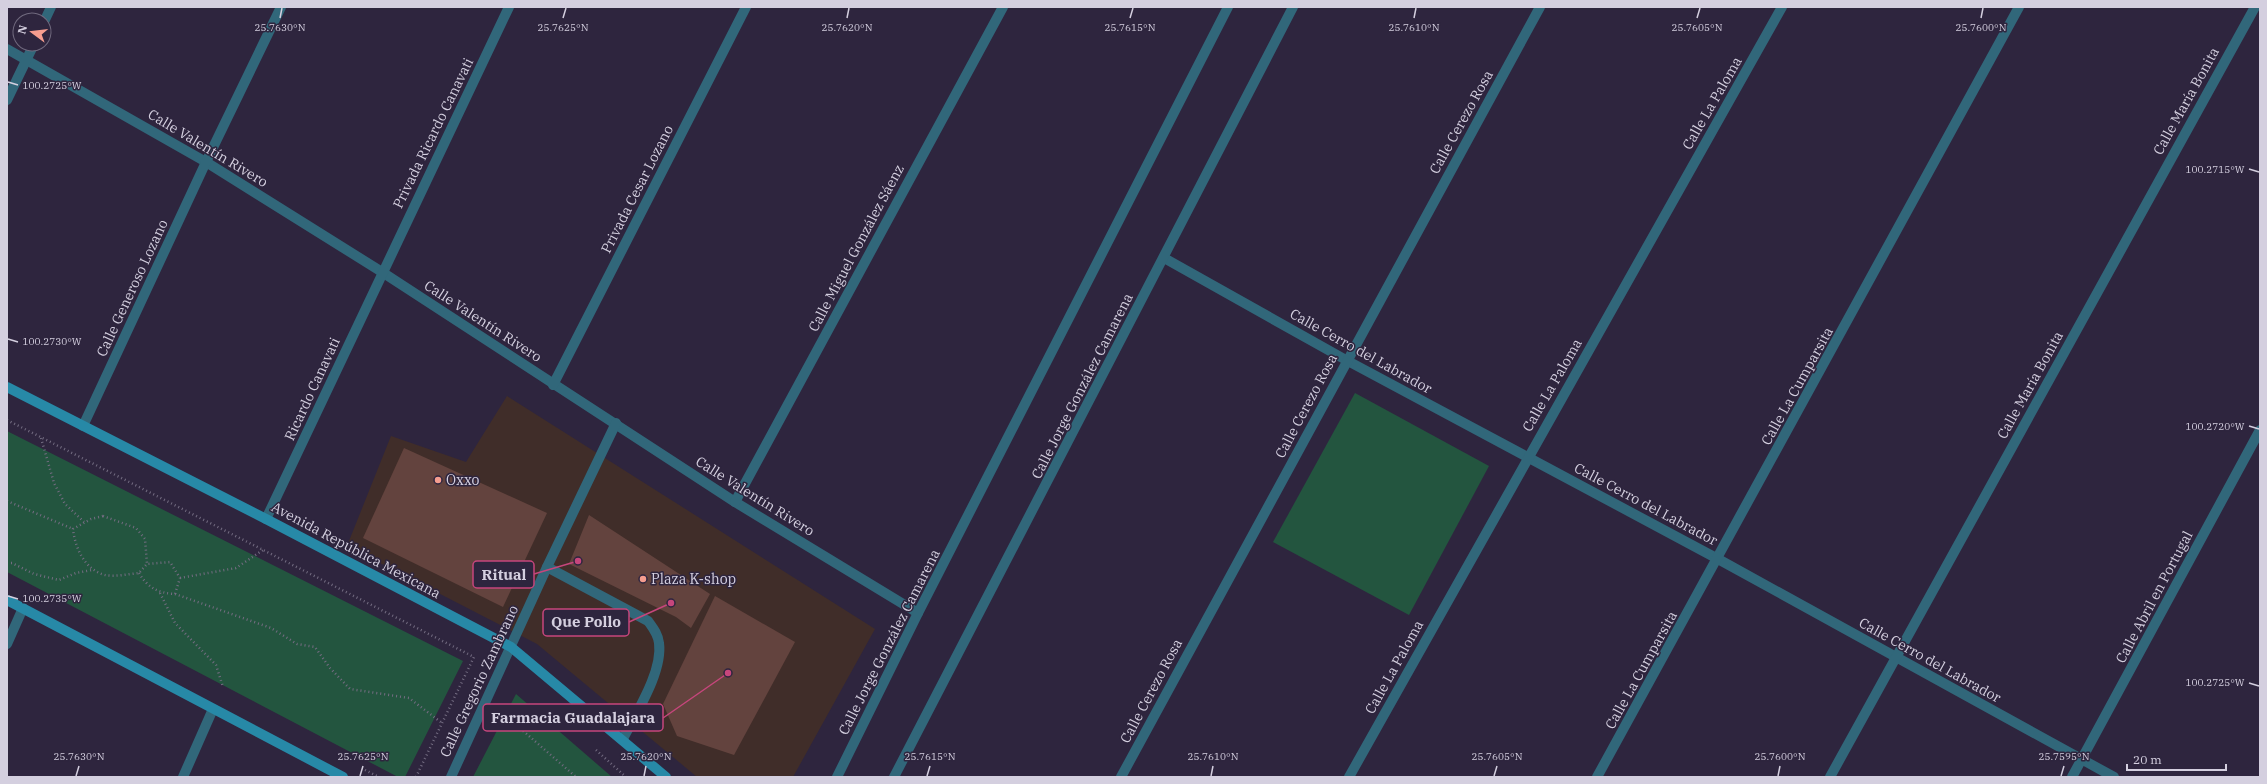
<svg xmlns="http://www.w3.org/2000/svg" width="2267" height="784" viewBox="0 0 2267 784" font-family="'IBM Plex Serif',serif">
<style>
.commercial{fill:#402d29}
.green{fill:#23553f}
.building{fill:#63433e}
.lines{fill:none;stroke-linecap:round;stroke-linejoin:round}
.path{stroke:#746d82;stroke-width:2.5;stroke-dasharray:1 3;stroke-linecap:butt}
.service{stroke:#31677a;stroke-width:10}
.minor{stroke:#31677a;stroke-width:10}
.tertiary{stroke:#31677a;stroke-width:10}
.secondary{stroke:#2789a7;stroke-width:10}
.ticks{fill:none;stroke:#d4cfdf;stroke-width:1.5}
.poi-dot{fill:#f59d8f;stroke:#2e253e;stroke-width:1.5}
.labels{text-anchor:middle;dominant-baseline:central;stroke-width:3;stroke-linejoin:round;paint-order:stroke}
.street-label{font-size:14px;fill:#d4cfdf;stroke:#2e253e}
.poi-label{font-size:14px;fill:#d4cfdf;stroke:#2e253e;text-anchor:start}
.ticks-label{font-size:10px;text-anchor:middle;fill:#d4cfdf;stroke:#2e253e;stroke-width:3;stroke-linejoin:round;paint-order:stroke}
.leader{fill:none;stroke:#c6467c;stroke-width:1.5}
.callout-dot{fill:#c6467c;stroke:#2e253e;stroke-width:1.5}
.callout{fill:#2e253e;stroke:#c6467c;stroke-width:1.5}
.callout-label{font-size:15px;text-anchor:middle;font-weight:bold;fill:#d4cfdf}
</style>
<rect width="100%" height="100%" fill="#2e253e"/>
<!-- commercial -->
<path class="commercial" d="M507,396L875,629L793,777H697L537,644L347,546L391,436L466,462Z"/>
<!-- green -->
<g class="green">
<path d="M1355,393L1489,466L1409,615L1273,542Z"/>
<path d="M7,431L463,661L405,777H398L7,572Z"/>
<path d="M516,694L612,777H473Z"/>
</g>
<!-- building -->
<g class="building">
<path d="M404,448L547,513L503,607L363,538Z"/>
<path d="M589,515L710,594L691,628L676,617L569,564Z"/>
<path d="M715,596L795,642L734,755L677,736L663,704Z"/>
</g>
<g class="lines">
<!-- path -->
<g class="path">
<path d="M7,420L474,657L416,777"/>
<path d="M41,438L54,483L65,504L84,522"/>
<path d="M7,501L73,529"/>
<path d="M103,516L136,528L145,539L147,564L139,573C129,574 115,577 105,575C85,570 75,548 73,529L91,519Z"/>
<path d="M7,563H12L34,574L59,580L76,573L92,570"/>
<path d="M139,573C148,588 158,593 175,594L180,578L170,562L147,564"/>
<path d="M180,578L236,568L263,550"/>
<path d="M160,593L175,623L216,665L223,687"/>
<path d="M175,594L271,628L297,644L315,647L330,668L350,689L409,698L442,723"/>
<path d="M505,715L576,777"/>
<path d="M596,750L626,777"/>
<path d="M365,770L379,777"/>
</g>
<!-- service -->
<path class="service" d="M547,567L648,621C653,628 658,634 659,643C663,672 636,713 623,739"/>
<!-- minor -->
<g class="minor">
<path d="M44,22L51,7"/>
<path d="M7,49L206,162L382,272L735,502L918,613"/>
<path d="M7,100L34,44"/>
<path d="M1164,258L1346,360L1718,559L2114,777"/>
<path d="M553,385L746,7"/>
<path d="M83,426L206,162L281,7"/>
<path d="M735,502L1003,7"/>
<path d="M266,519L509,7"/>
<path d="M7,644L23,608"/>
<path d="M183,777L213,709"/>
<path d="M451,777L547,567L616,423"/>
<path d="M1121,777L1540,7"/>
<path d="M1349,777L1782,7"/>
<path d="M1597,777L2019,7"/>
<path d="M1830,777L2255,7"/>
<path d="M2072,777L2260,430"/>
</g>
<!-- tertiary -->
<g class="tertiary">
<path d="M837,777L918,613L1228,7"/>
<path d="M894,777L1293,7"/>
</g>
<!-- secondary -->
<g class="secondary">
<path d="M7,387L266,519L511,647L666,777"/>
<path d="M7,600L343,777"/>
</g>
</g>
<!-- ticks -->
<path class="ticks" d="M280,18L282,8M563,18L566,8M847,18L849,8M1130,18L1133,8M1414,18L1416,8M1697,18L1700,8M1981,18L1983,8M8,82L18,85M2249,169L2259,172M8,339L18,342M2249,426L2259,429M8,596L18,599M2249,683L2259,686M76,776L79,766M360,776L363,766M644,776L646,766M927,776L930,766M1211,776L1213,766M1494,776L1497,766M1778,776L1780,766M2061,776L2064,766"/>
<!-- markers -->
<g class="poi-dot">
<circle cx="438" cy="480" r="4"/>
<circle cx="643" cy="579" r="4"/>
</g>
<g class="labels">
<!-- street labels -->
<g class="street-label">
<text transform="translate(2186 101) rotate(-61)">Calle María Bonita</text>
<text transform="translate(1712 103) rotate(-60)">Calle La Paloma</text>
<text transform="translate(1461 122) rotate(-61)">Calle Cerezo Rosa</text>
<text transform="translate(433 133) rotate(-64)">Privada Ricardo Canavati</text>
<text transform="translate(208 148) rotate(31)">Calle Valentín Rivero</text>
<text transform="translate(637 189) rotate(-63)">Privada Cesar Lozano</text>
<text transform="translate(856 248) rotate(-62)">Calle Miguel González Sáenz</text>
<text transform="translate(132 288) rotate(-65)">Calle Generoso Lozano</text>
<text transform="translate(483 321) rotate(33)">Calle Valentín Rivero</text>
<text transform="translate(1361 351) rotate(29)">Calle Cerro del Labrador</text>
<text transform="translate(1552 385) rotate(-60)">Calle La Paloma</text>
<text transform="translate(2030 385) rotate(-61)">Calle María Bonita</text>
<text transform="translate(1082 386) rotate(-63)">Calle Jorge González Camarena</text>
<text transform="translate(1797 386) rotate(-61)">Calle La Cumparsita</text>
<text transform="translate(312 389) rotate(-65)">Ricardo Canavati</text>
<text transform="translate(1306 406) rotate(-62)">Calle Cerezo Rosa</text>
<text transform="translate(755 496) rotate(32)">Calle Valentín Rivero</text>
<text transform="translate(1646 504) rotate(28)">Calle Cerro del Labrador</text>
<text transform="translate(356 550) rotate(28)">Avenida República Mexicana</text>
<text transform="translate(2154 597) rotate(-62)">Calle Abril en Portugal</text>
<text transform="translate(889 642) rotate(-63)">Calle Jorge González Camarena</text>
<text transform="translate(1930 660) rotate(29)">Calle Cerro del Labrador</text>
<text transform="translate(1394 667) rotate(-61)">Calle La Paloma</text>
<text transform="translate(1641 670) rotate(-61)">Calle La Cumparsita</text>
<text transform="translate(479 681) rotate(-65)">Calle Gregorio Zambrano</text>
<text transform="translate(1151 691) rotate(-62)">Calle Cerezo Rosa</text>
</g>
<!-- poi labels -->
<g class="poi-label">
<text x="446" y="480">Oxxo</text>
<text x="651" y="579">Plaza K-shop</text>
</g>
</g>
<g class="ticks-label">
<text x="280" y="31">25.7630°N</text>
<text x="563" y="31">25.7625°N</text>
<text x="847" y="31">25.7620°N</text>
<text x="1130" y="31">25.7615°N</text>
<text x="1414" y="31">25.7610°N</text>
<text x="1697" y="31">25.7605°N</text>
<text x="1981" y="31">25.7600°N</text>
<text x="52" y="89">100.2725°W</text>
<text x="2215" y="173">100.2715°W</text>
<text x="52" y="345">100.2730°W</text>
<text x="2215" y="430">100.2720°W</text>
<text x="52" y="602">100.2735°W</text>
<text x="2215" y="686">100.2725°W</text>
<text x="79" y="760">25.7630°N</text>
<text x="363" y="760">25.7625°N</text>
<text x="646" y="760">25.7620°N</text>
<text x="930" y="760">25.7615°N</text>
<text x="1213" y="760">25.7610°N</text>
<text x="1497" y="760">25.7605°N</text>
<text x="1780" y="760">25.7600°N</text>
<text x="2064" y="760">25.7595°N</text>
</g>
<!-- callouts -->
<path class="leader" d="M578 561L534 574M671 603L629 622M728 673L663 718"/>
<g class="callout-dot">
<circle cx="578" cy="561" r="4"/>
<circle cx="671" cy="603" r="4"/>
<circle cx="728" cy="673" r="4"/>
</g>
<g class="callout">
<rect x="473" y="561" width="61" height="27" rx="4"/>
<rect x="543" y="609" width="86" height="27" rx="4"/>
<rect x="483" y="704" width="180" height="27" rx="4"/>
</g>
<g class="callout-label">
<text x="504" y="580">Ritual</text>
<text x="586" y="627">Que Pollo</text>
<text x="573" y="723">Farmacia Guadalajara</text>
</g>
<!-- border -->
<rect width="2267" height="784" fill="none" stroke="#d4cfdf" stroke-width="16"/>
<!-- north arrow -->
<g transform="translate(32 32) rotate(285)"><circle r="19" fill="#2e253e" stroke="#70697e"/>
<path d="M0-3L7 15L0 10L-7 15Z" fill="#f59d8f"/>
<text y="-6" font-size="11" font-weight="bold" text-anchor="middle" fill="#d4cfdf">N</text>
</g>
<!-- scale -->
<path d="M2127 764v6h99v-6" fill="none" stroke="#d4cfdf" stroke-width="2"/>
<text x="2133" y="764" font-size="12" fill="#d4cfdf" stroke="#2e253e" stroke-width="3" paint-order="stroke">20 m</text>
</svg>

- Aim of the task
Go through the records line by line and give the number of lines with the string "linecap" in them, stating nothing else.

- Expected answer
2